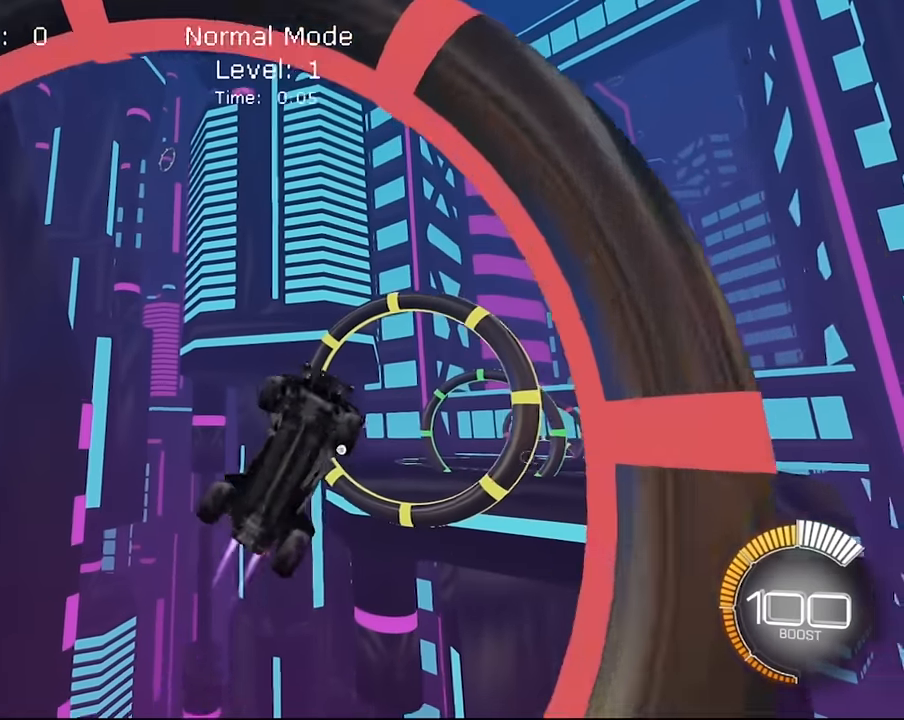
Gameplay with a controller (PlayStation layout); each line is a JSON object with the inputs held at the frame after it. "events" lists button and stick changes between this image and that frame as [ms after this image, input, new state], when the widget could be followed in between. Not read: L3 R3.
{"buttons": ["L1", "R2"], "left_stick": "down-right", "right_stick": "center", "events": [[100, "SQUARE", "up"], [200, "SQUARE", "down"], [434, "SQUARE", "up"]]}
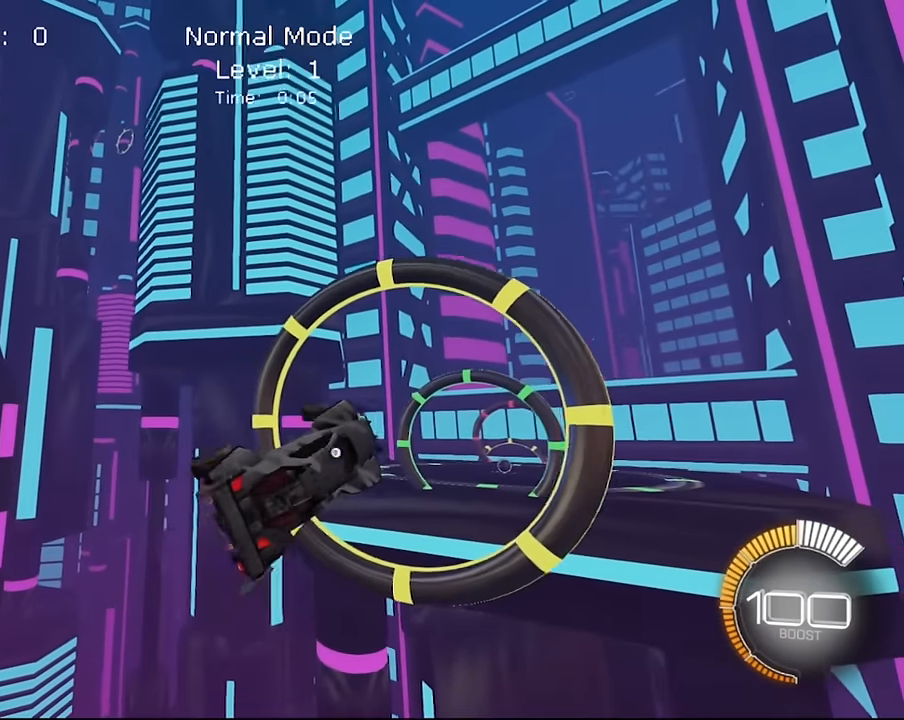
{"buttons": ["SQUARE", "L1", "R2"], "left_stick": "center", "right_stick": "center", "events": [[34, "SQUARE", "down"], [101, "left_stick", "center"], [201, "left_stick", "down-right"], [367, "SQUARE", "up"], [468, "SQUARE", "down"], [468, "left_stick", "center"]]}
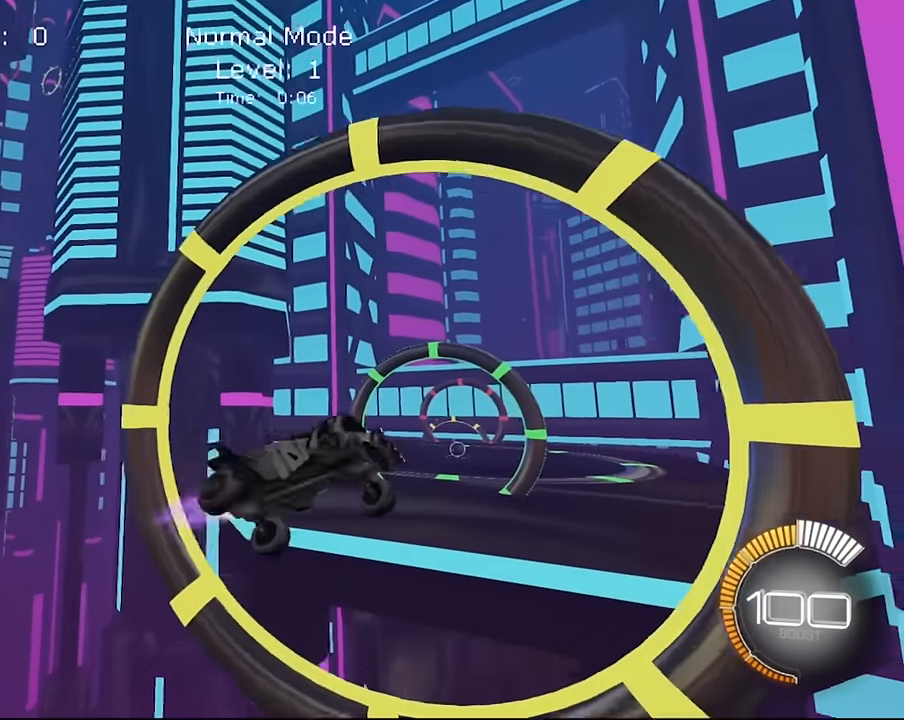
{"buttons": ["SQUARE", "L1", "R2"], "left_stick": "down-left", "right_stick": "center", "events": [[67, "left_stick", "right"], [234, "left_stick", "center"], [300, "SQUARE", "up"], [334, "left_stick", "down-left"], [400, "SQUARE", "down"], [400, "left_stick", "down"], [500, "left_stick", "down-left"]]}
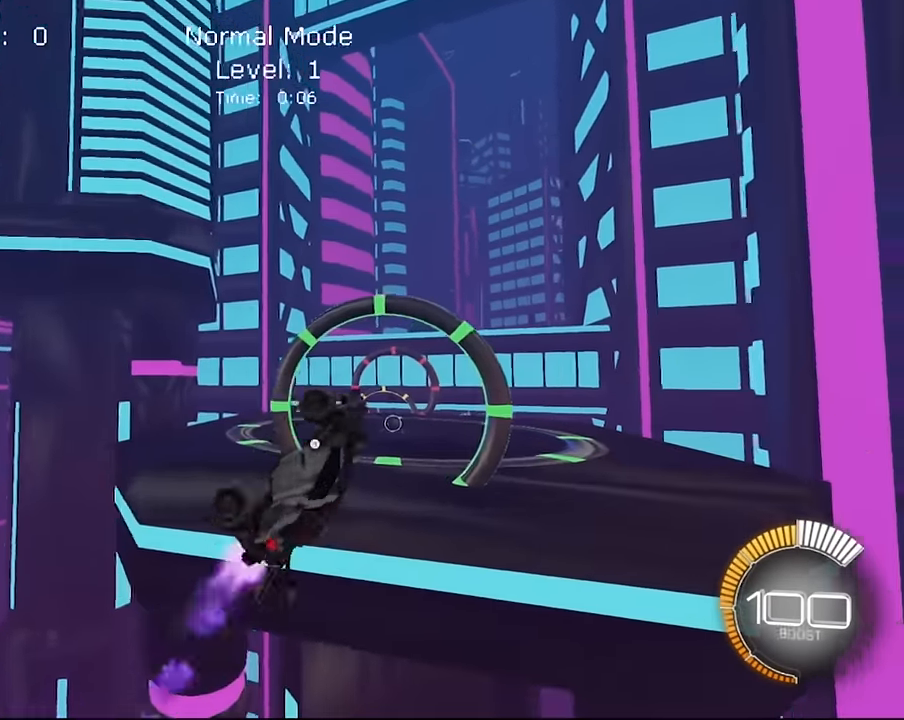
{"buttons": ["SQUARE", "L1", "R2"], "left_stick": "down-right", "right_stick": "center", "events": [[101, "left_stick", "down"], [334, "SQUARE", "up"], [334, "left_stick", "down-right"], [468, "SQUARE", "down"]]}
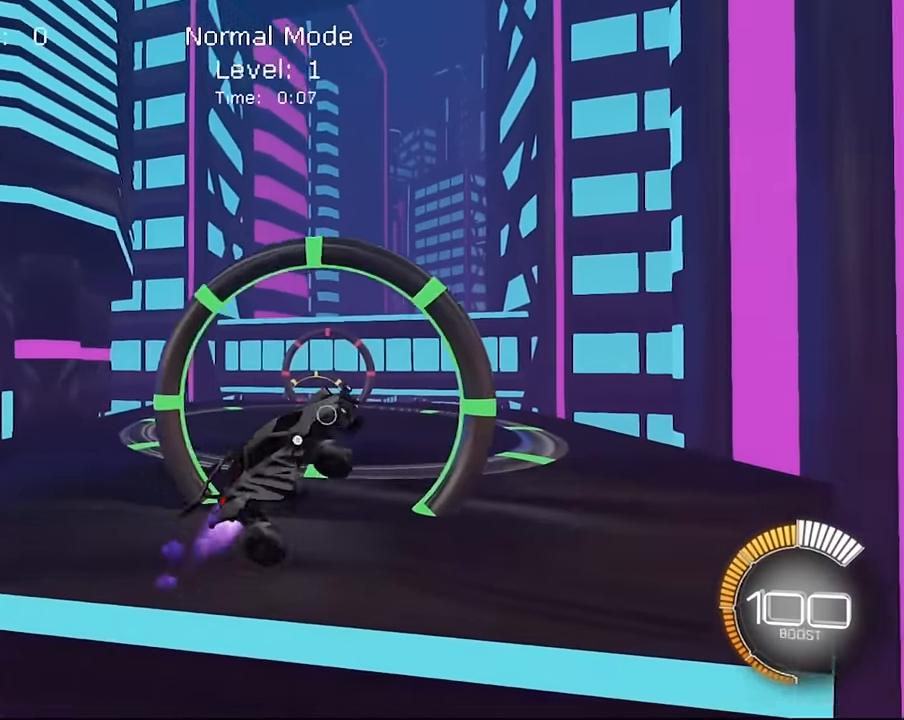
{"buttons": ["SQUARE", "L1", "R2"], "left_stick": "center", "right_stick": "center", "events": [[133, "left_stick", "center"], [234, "SQUARE", "up"], [234, "left_stick", "down-right"], [400, "SQUARE", "down"], [400, "left_stick", "center"]]}
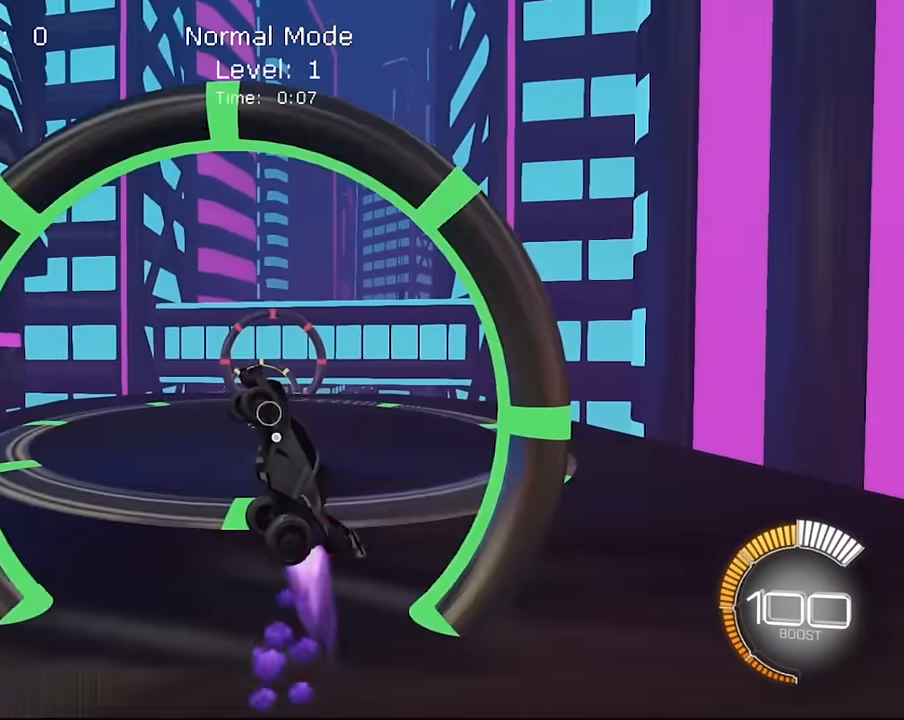
{"buttons": ["L1", "R2"], "left_stick": "center", "right_stick": "center", "events": [[101, "SQUARE", "up"], [101, "left_stick", "down"], [234, "left_stick", "center"], [301, "SQUARE", "down"], [334, "left_stick", "down"], [468, "SQUARE", "up"], [501, "left_stick", "center"]]}
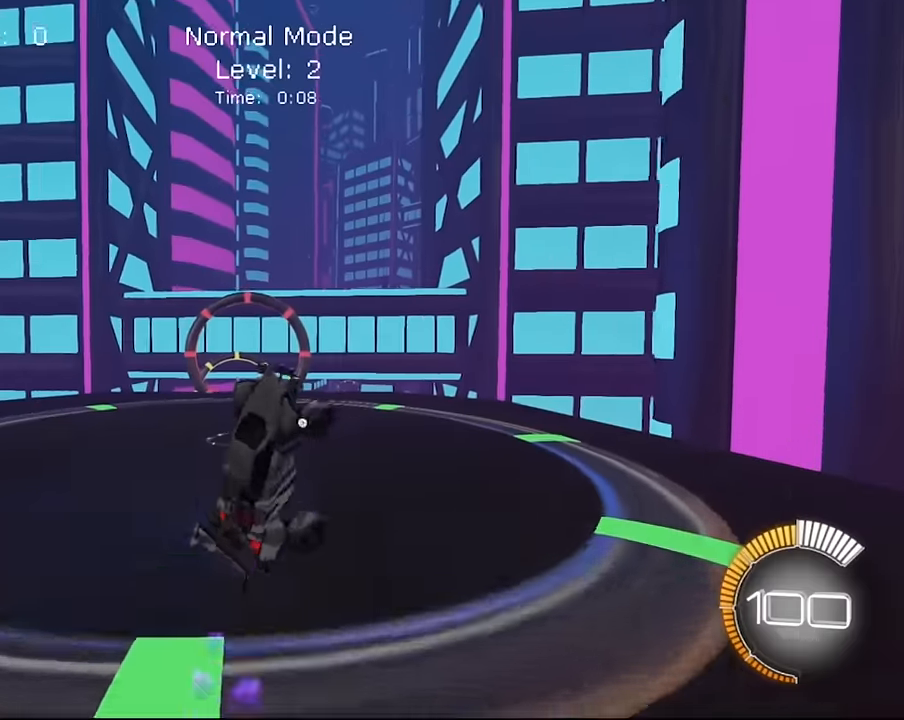
{"buttons": ["L1", "R2"], "left_stick": "down-right", "right_stick": "center", "events": [[100, "SQUARE", "down"], [100, "left_stick", "down-right"], [234, "left_stick", "center"], [367, "left_stick", "down-right"], [500, "SQUARE", "up"]]}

+ + + + + + +

Directions |
Copy the data above line for line, skipping every picture.

Exercise output |
Gameplay with a controller (PlayStation layout); each line is a JSON object with the inputs held at the frame after it. "events" lists button and stick changes between this image and that frame as [ms after this image, input, new state], when the widget could be followed in between. Not read: L3 R3.
{"buttons": ["L1", "R2"], "left_stick": "down-right", "right_stick": "center", "events": [[100, "SQUARE", "up"], [200, "SQUARE", "down"], [434, "SQUARE", "up"]]}
{"buttons": ["SQUARE", "L1", "R2"], "left_stick": "center", "right_stick": "center", "events": [[34, "SQUARE", "down"], [101, "left_stick", "center"], [201, "left_stick", "down-right"], [367, "SQUARE", "up"], [468, "SQUARE", "down"], [468, "left_stick", "center"]]}
{"buttons": ["SQUARE", "L1", "R2"], "left_stick": "down-left", "right_stick": "center", "events": [[67, "left_stick", "right"], [234, "left_stick", "center"], [300, "SQUARE", "up"], [334, "left_stick", "down-left"], [400, "SQUARE", "down"], [400, "left_stick", "down"], [500, "left_stick", "down-left"]]}
{"buttons": ["SQUARE", "L1", "R2"], "left_stick": "down-right", "right_stick": "center", "events": [[101, "left_stick", "down"], [334, "SQUARE", "up"], [334, "left_stick", "down-right"], [468, "SQUARE", "down"]]}
{"buttons": ["SQUARE", "L1", "R2"], "left_stick": "center", "right_stick": "center", "events": [[133, "left_stick", "center"], [234, "SQUARE", "up"], [234, "left_stick", "down-right"], [400, "SQUARE", "down"], [400, "left_stick", "center"]]}
{"buttons": ["L1", "R2"], "left_stick": "center", "right_stick": "center", "events": [[101, "SQUARE", "up"], [101, "left_stick", "down"], [234, "left_stick", "center"], [301, "SQUARE", "down"], [334, "left_stick", "down"], [468, "SQUARE", "up"], [501, "left_stick", "center"]]}
{"buttons": ["L1", "R2"], "left_stick": "down-right", "right_stick": "center", "events": [[100, "SQUARE", "down"], [100, "left_stick", "down-right"], [234, "left_stick", "center"], [367, "left_stick", "down-right"], [500, "SQUARE", "up"]]}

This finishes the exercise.